- [Extracted text]:
Skip to content

nutanix/nutanix-aidp-connector

Repository files navigation

Nutanix AIDP-Connector

A fault-tolerant Kubernetes service that processes S3-compatible object storage (Nutanix Objects) via Kafka notifications, submits them to NeMo-Retriever for GPU-accelerated parsing and embedding, and stores vectors in Milvus.

Features

  • Real-time & baseline processing — Kafka-driven for new/delete objects; paginated S3 listing for existing data
  • NeMo-Retriever integration — extract, split, embed, and store with per-file-type task configs
  • Milvus bulk insert — batched inserts with dynamic fields, S3 tag/metadata enrichment
  • Multi-level flow control — download, submission, and baseline throttling
  • Hot-reload configuration — update config.yaml without pod restart (30 s detection)

- [Problems and tasks]:
[1] Summarize the AIDP-Connector readme in two sentences.
[2] In the AIDP-Connector readme, how long does detection of an updated config.yaml take?

- [Study material]:
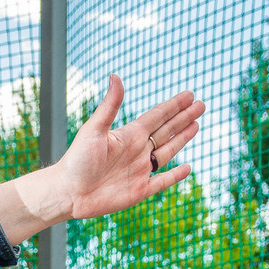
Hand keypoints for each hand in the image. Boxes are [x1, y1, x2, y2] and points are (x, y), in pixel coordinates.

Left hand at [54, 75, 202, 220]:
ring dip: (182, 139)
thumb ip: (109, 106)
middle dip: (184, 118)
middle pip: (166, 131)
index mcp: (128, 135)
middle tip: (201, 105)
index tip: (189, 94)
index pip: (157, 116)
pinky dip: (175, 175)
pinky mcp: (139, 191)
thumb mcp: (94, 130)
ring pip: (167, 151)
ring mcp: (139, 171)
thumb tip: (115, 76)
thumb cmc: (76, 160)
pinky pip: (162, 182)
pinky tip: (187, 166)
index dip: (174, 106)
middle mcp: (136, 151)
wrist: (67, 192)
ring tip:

- [Task-by-task solutions]:
[1] Nutanix AIDP-Connector is a fault-tolerant Kubernetes service that processes S3-compatible object storage through Kafka notifications, submits the objects to NeMo-Retriever for GPU-accelerated parsing and embedding, and stores the resulting vectors in Milvus. Its features include Kafka-driven real-time processing with paginated S3 listing for existing data, batched Milvus inserts, multi-level flow control, and configuration that reloads without a pod restart.

[2] 30 seconds.